▶ **Directions for this task**
Without changing a single word, write out every entry.

▶ **Page-level text extractions**
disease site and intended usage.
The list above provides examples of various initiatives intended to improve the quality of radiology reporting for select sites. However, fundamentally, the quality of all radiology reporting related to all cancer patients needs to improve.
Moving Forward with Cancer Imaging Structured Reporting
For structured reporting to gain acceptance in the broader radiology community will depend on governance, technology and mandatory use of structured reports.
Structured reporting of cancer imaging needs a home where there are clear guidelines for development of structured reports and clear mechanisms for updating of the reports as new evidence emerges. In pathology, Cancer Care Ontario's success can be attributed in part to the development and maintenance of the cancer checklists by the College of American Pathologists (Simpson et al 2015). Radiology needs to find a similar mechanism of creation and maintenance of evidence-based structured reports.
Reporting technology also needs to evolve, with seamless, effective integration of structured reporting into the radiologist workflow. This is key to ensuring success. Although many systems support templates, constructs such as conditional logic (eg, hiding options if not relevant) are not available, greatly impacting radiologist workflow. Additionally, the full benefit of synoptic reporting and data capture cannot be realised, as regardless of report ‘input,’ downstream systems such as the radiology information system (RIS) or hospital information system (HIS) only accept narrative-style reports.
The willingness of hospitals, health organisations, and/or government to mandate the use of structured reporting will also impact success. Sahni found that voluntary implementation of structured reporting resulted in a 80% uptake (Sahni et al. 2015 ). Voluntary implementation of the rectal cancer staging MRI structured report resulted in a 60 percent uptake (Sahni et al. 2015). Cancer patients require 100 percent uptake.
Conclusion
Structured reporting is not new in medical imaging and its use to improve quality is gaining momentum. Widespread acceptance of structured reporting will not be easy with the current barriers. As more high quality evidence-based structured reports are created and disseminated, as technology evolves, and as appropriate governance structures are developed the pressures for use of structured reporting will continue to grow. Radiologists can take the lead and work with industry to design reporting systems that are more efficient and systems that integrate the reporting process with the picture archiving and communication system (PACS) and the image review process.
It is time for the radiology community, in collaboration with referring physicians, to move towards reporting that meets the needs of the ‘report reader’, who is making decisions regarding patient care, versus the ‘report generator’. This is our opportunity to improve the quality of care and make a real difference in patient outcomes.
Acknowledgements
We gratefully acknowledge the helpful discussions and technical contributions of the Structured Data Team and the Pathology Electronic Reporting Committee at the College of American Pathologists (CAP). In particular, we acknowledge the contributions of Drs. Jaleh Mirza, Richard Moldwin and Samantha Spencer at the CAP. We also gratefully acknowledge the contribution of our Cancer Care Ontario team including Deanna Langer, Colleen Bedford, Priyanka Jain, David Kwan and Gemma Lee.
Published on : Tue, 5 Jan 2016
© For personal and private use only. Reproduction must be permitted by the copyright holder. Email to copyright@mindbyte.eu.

▶ **Written reply**
disease site and intended usage.
The list above provides examples of various initiatives intended to improve the quality of radiology reporting for select sites. However, fundamentally, the quality of all radiology reporting related to all cancer patients needs to improve.
Moving Forward with Cancer Imaging Structured Reporting
For structured reporting to gain acceptance in the broader radiology community will depend on governance, technology and mandatory use of structured reports.
Structured reporting of cancer imaging needs a home where there are clear guidelines for development of structured reports and clear mechanisms for updating of the reports as new evidence emerges. In pathology, Cancer Care Ontario's success can be attributed in part to the development and maintenance of the cancer checklists by the College of American Pathologists (Simpson et al 2015). Radiology needs to find a similar mechanism of creation and maintenance of evidence-based structured reports.
Reporting technology also needs to evolve, with seamless, effective integration of structured reporting into the radiologist workflow. This is key to ensuring success. Although many systems support templates, constructs such as conditional logic (eg, hiding options if not relevant) are not available, greatly impacting radiologist workflow. Additionally, the full benefit of synoptic reporting and data capture cannot be realised, as regardless of report ‘input,’ downstream systems such as the radiology information system (RIS) or hospital information system (HIS) only accept narrative-style reports.
The willingness of hospitals, health organisations, and/or government to mandate the use of structured reporting will also impact success. Sahni found that voluntary implementation of structured reporting resulted in a 80% uptake (Sahni et al. 2015 ). Voluntary implementation of the rectal cancer staging MRI structured report resulted in a 60 percent uptake (Sahni et al. 2015). Cancer patients require 100 percent uptake.
Conclusion
Structured reporting is not new in medical imaging and its use to improve quality is gaining momentum. Widespread acceptance of structured reporting will not be easy with the current barriers. As more high quality evidence-based structured reports are created and disseminated, as technology evolves, and as appropriate governance structures are developed the pressures for use of structured reporting will continue to grow. Radiologists can take the lead and work with industry to design reporting systems that are more efficient and systems that integrate the reporting process with the picture archiving and communication system (PACS) and the image review process.
It is time for the radiology community, in collaboration with referring physicians, to move towards reporting that meets the needs of the ‘report reader’, who is making decisions regarding patient care, versus the ‘report generator’. This is our opportunity to improve the quality of care and make a real difference in patient outcomes.
Acknowledgements
We gratefully acknowledge the helpful discussions and technical contributions of the Structured Data Team and the Pathology Electronic Reporting Committee at the College of American Pathologists (CAP). In particular, we acknowledge the contributions of Drs. Jaleh Mirza, Richard Moldwin and Samantha Spencer at the CAP. We also gratefully acknowledge the contribution of our Cancer Care Ontario team including Deanna Langer, Colleen Bedford, Priyanka Jain, David Kwan and Gemma Lee.
Published on : Tue, 5 Jan 2016
© For personal and private use only. Reproduction must be permitted by the copyright holder. Email to copyright@mindbyte.eu.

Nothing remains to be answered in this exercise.